LICONSA, a state enterprise, buys milk from small-scale producers and then collects it in its network of 58 collection centres and 10 industrial plants. Once the milk is bought, LICONSA processes and distributes it in established stores and the milk is sold at subsidised prices to low-income population that are part of the national social programmes.
The state enterprise DICONSA operates the Rural Supply Program (PAR), with SEGALMEX as provider of food. The PAR programme aims to facilitate physical access to basic food products to improve the food security of the population living in the rural areas in poverty conditions. DICONSA seeks to facilitate (by selling at reduced prices) physical access to staple food products to populations living in localities with high levels of marginalisation and poverty. It has more than 24 000 convenience stores (fixed or mobile) across the country buying and selling 30 products defined as staple food basket. DICONSA distributes and sells the products purchased by SEGALMEX, such as beans, rice, and maize, in its stores located in vulnerable and poor rural and urban regions. DICONSA can also purchase some of its products directly from smallholders. Both DICONSA and LICONSA support food actions for vulnerable poor populations.

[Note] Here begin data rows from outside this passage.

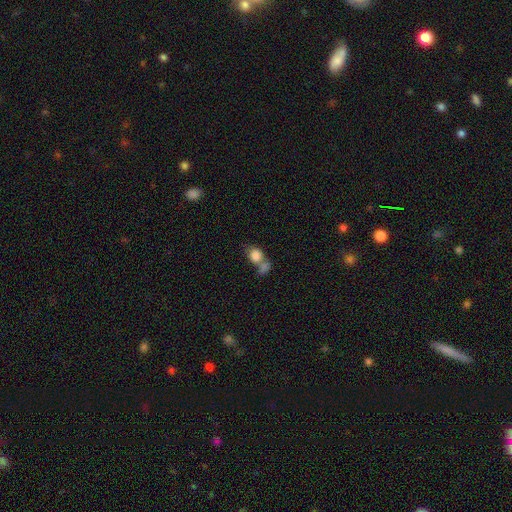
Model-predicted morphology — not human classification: smooth 82%, featured or disk 10%, star or artifact 8%. Down the decision tree: how rounded — round (51%); merging — merger (59%).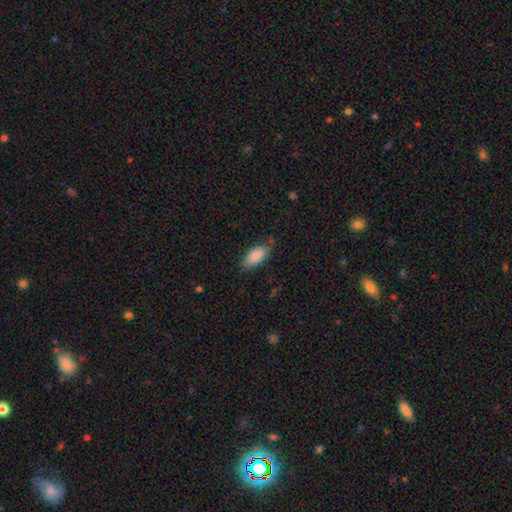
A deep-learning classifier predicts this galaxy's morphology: The model was most divided on "merging": none: 71%, minor disturbance: 23%, major disturbance: 4%, merger: 2%. More confident: how rounded — in between (88%); smooth or featured — smooth (86%).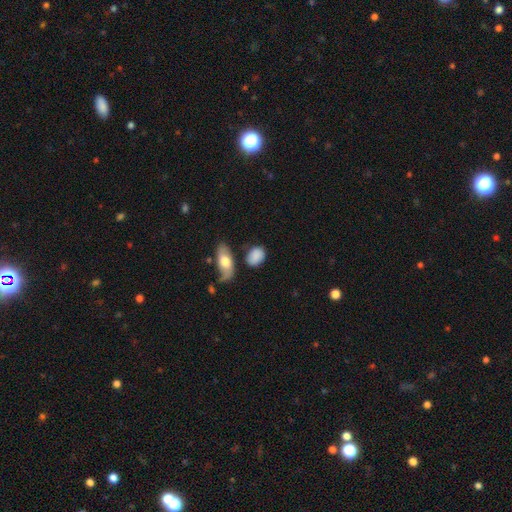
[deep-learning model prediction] smooth 82%, featured or disk 10%, star or artifact 8%. Down the decision tree: how rounded — in between (71%); merging — none (62%).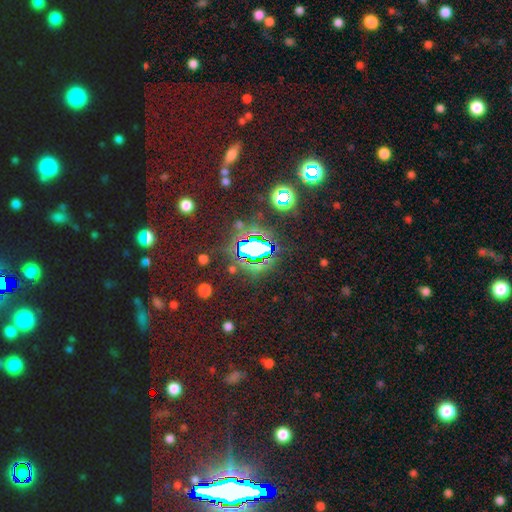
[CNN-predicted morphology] Q: Smooth or featured?
A: star or artifact (76%); runner-up: smooth (15%)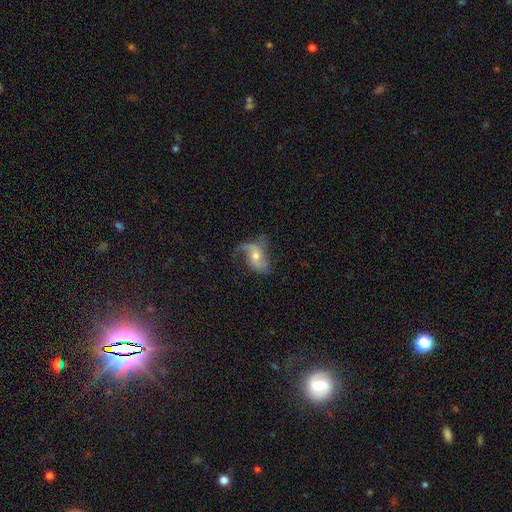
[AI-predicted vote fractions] A featured or disk galaxy (76%) with no bar (61%), 2 (76%) loose (65%) spiral arms (92%) and a moderate central bulge (62%).

Vote fractions:
- Smooth or featured? featured or disk: 76% / smooth: 16% / star or artifact: 8%
- Edge-on disk? no: 96% / yes: 4%
- Bar? no: 61% / weak: 29% / strong: 10%
- Spiral arms? yes: 92% / no: 8%
- Spiral winding? loose: 65% / medium: 27% / tight: 8%
- Spiral arm count? 2: 76% / 1: 9% / can't tell: 6% / 3: 5% / 4: 2% / more than 4: 2%
- Bulge size? moderate: 62% / small: 32% / large: 4% / none: 2% / dominant: 1%
- Merging? none: 53% / minor disturbance: 25% / major disturbance: 20% / merger: 2%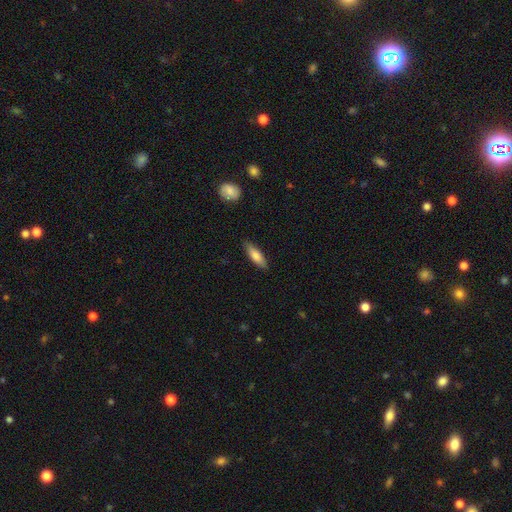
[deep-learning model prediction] Smooth or featured?
  - smooth: 74% *
  - featured or disk: 20%
  - star or artifact: 6%
How rounded?
  - cigar-shaped: 53% *
  - in between: 45%
  - round: 2%
Merging?
  - none: 85% *
  - minor disturbance: 11%
  - major disturbance: 2%
  - merger: 1%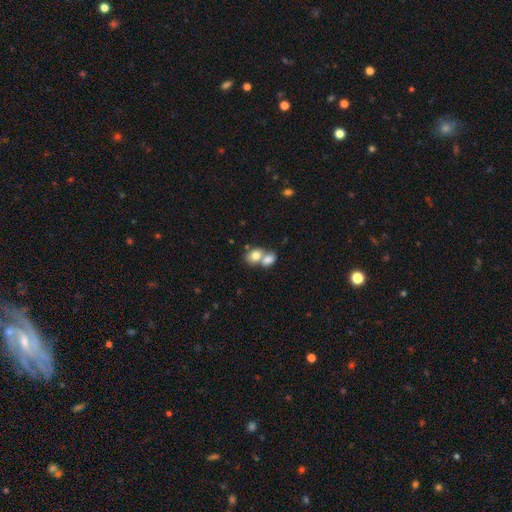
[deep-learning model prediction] Q: Smooth or featured?
A: smooth (78%); runner-up: featured or disk (14%)
Q: How rounded?
A: in between (55%); runner-up: round (44%)
Q: Merging?
A: merger (66%); runner-up: none (24%)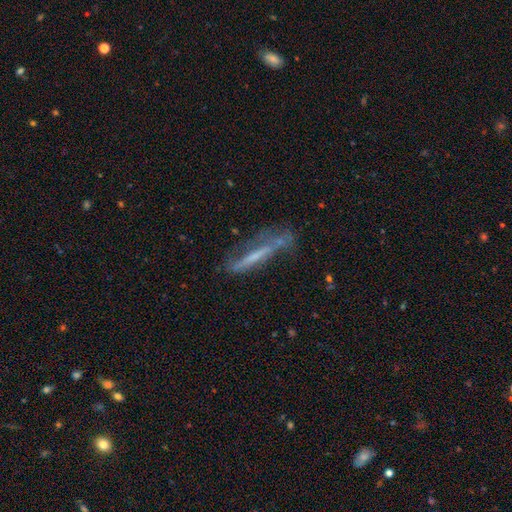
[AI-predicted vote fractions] A featured or disk galaxy (52%) viewed edge-on (69%). Merging: none (49%).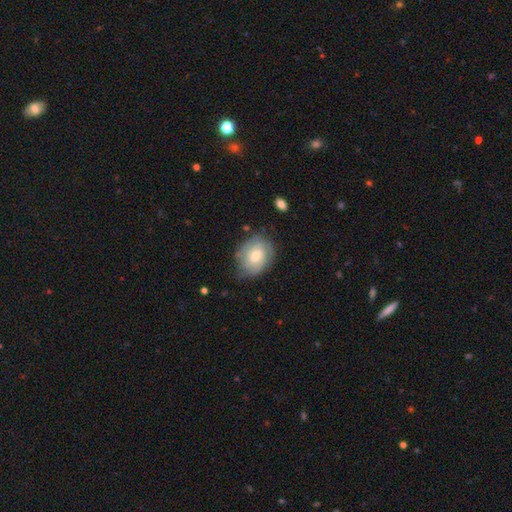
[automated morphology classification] A featured or disk galaxy (63%) with no bar (48%), tight (60%) spiral arms (85%) and a moderate central bulge (63%). Merging: none (69%).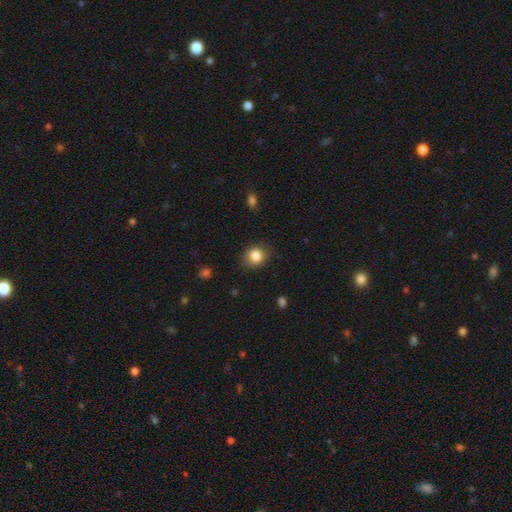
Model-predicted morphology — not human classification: Overall: smooth (84%). How rounded: round (59%; in between 40%). Merging: none (73%).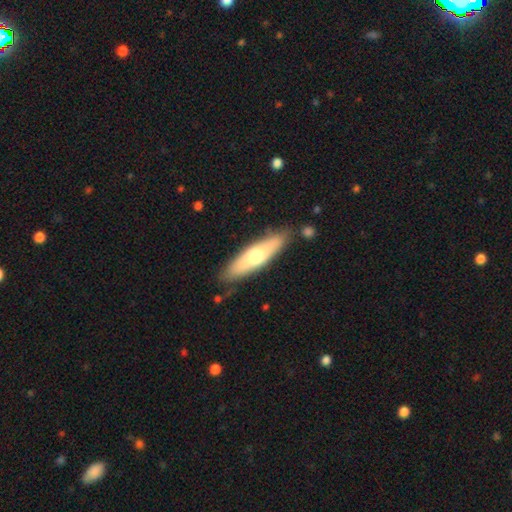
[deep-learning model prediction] smooth 57%, featured or disk 38%, star or artifact 5%. Down the decision tree: how rounded — cigar-shaped (67%); merging — none (81%).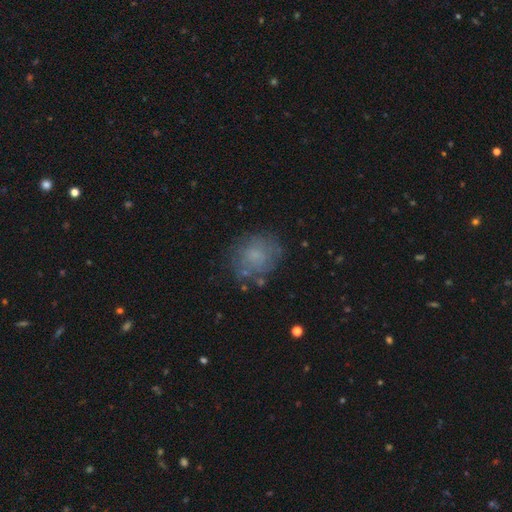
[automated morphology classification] smooth-or-featured: smooth: 59% | featured or disk: 28% | star or artifact: 13%
  how-rounded: round: 74% | in between: 25% | cigar-shaped: 1%
  merging: none: 69% | minor disturbance: 18% | major disturbance: 9% | merger: 3%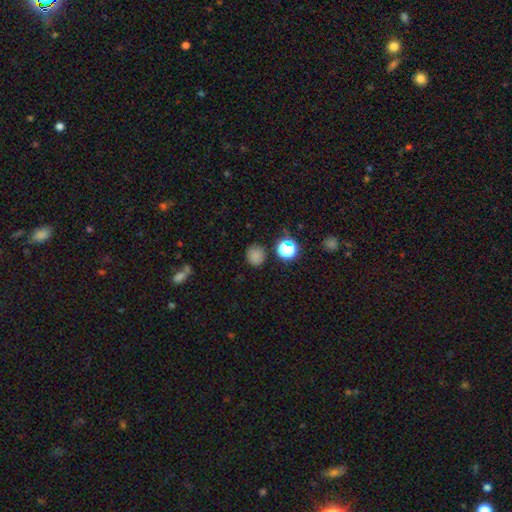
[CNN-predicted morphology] Smooth or featured: smooth — 76% (star or artifact — 18%)
How rounded: round — 88% (in between — 11%)
Merging: none — 82% (minor disturbance — 11%)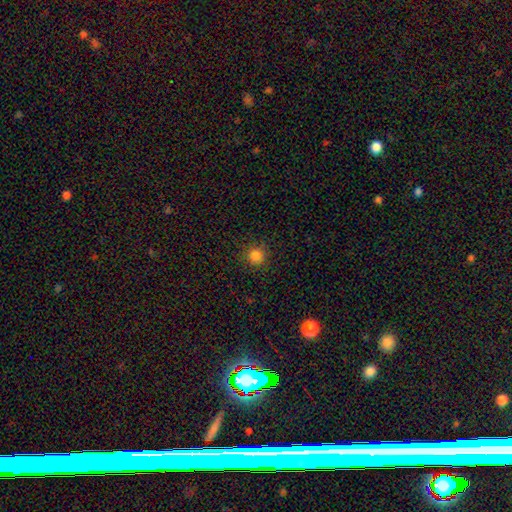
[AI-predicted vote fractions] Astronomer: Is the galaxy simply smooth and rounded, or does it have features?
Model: smooth — 83%.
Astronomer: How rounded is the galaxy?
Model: round — 94%.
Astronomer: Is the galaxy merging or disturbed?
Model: none — 90%.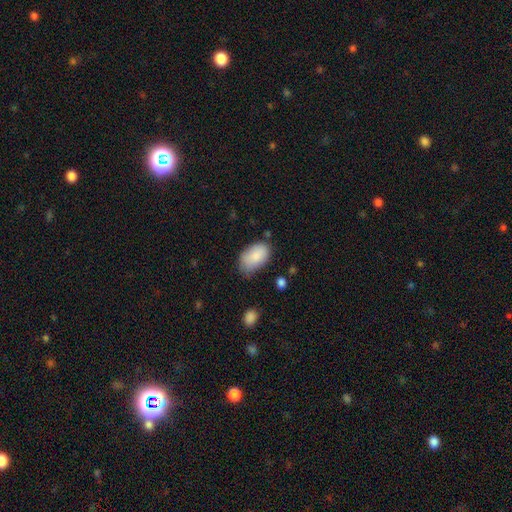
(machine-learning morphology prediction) Smooth or featured? Predicted: smooth (p=0.86). How rounded? Predicted: in between (p=0.93). Merging? Predicted: none (p=0.57).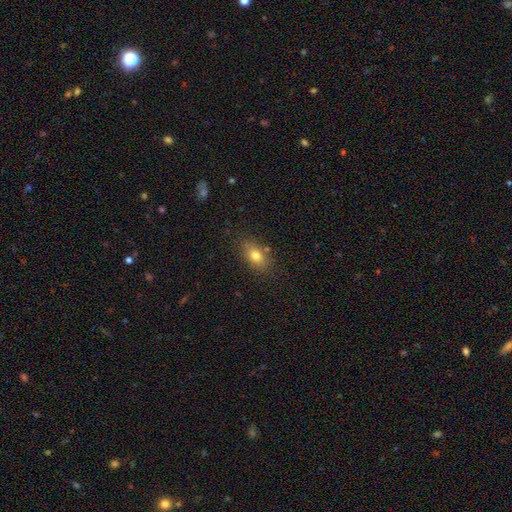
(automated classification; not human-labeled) Q: Smooth or featured?
A: smooth (78%); runner-up: featured or disk (12%)
Q: How rounded?
A: in between (83%); runner-up: round (13%)
Q: Merging?
A: none (78%); runner-up: minor disturbance (14%)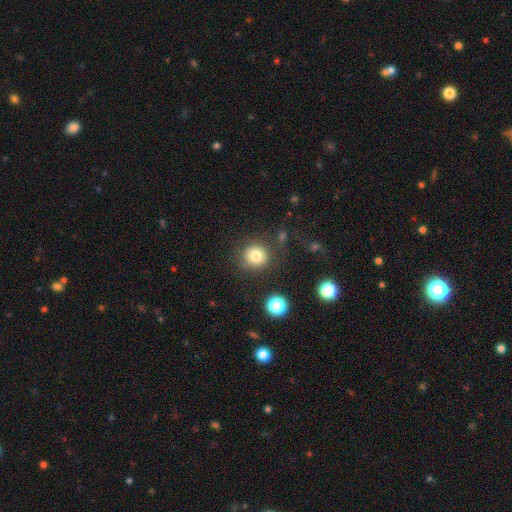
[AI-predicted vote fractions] The model was most divided on "smooth or featured": smooth: 81%, star or artifact: 12%, featured or disk: 7%. More confident: how rounded — round (92%); merging — none (81%).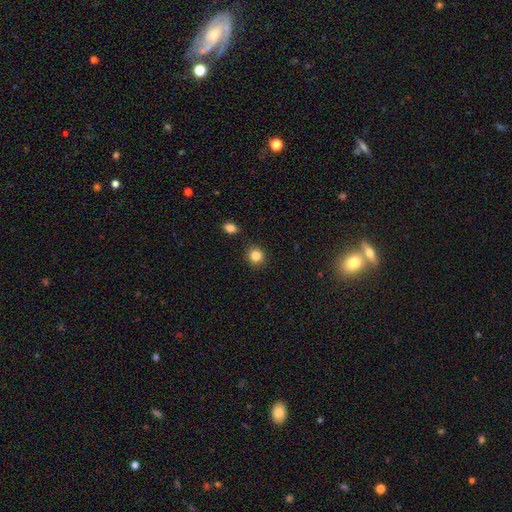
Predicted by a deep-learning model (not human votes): Overall: smooth (84%). How rounded: round (85%). Merging: none (88%).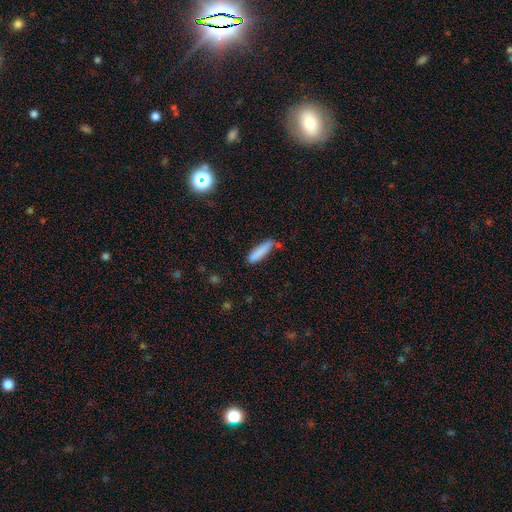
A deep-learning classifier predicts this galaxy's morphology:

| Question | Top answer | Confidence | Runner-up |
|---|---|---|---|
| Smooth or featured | smooth | 84% | featured or disk (9%) |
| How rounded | cigar-shaped | 78% | in between (21%) |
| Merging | none | 64% | minor disturbance (24%) |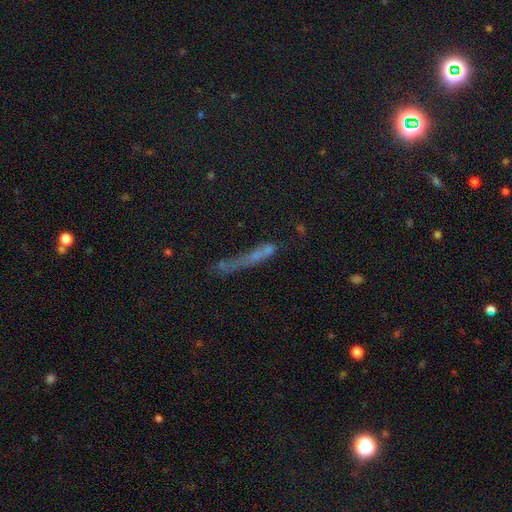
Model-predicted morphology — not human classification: A smooth galaxy with no disk features (41%).

Vote fractions:
- Smooth or featured? smooth: 41% / featured or disk: 32% / star or artifact: 28%
- Merging? none: 40% / merger: 23% / major disturbance: 20% / minor disturbance: 17%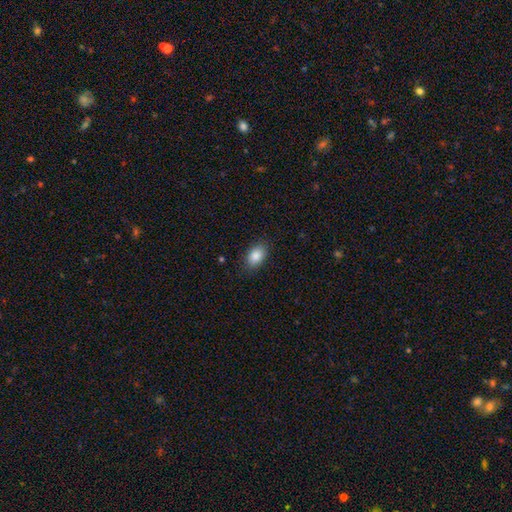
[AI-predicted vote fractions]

Subsidies supporting electricity for water pumping continue to be provided. This programme benefits all types of farmers. Investments in general services for the sector predominantly include agricultural knowledge and innovation system, hydrological infrastructure and animal and plant health inspection and control. Investments in hydrological infrastructure support the rehabilitation and maintenance of off-farm irrigation systems. SENASICA, the agency in charge of implementing sanitary measures in the agro-food chain, implements sanitary and phytosanitary campaigns and measures for early detection of pests and diseases. This programme supports inspection and monitoring projects of sanitary risks, control and prevention of pests and diseases, inspection of goods that are transported in the country, implementation of systems for reducing contamination risks in production units and promotion of good sanitary practices.
Mexico continues to use its 12 free trade agreements that involve more than 50 countries, as well as treaties, and a large share (98%) of Mexico’s agricultural trade occurs under these agreements and treaties for both agricultural products and inputs.
In terms of climate change mitigation, agriculture contributes around 13% of GHG emissions in Mexico. The country’s pledge to the Paris Climate Conference in December 2015 includes unconditional and conditional targets. Under the 2020 update of its Nationally Determined Contribution (NDC), Mexico committed to unconditionally lower GHG emissions by 22% and black carbon emissions by 51% relative to BAU by 2030. Agriculture GHG emissions reduction targets are -8%. Depending on international support, this could increase to 36% of total emissions and to 70% of black carbon emissions. To achieve these targets, the agricultural sector strategy promotes agricultural practices adapted to climatic and environmental conditions such as soil conservation and reduced burning of residues considering community and scientific knowledge; and adopting agroforestry, agroecology and biodigesters on livestock farms (SADER, 2024[1]).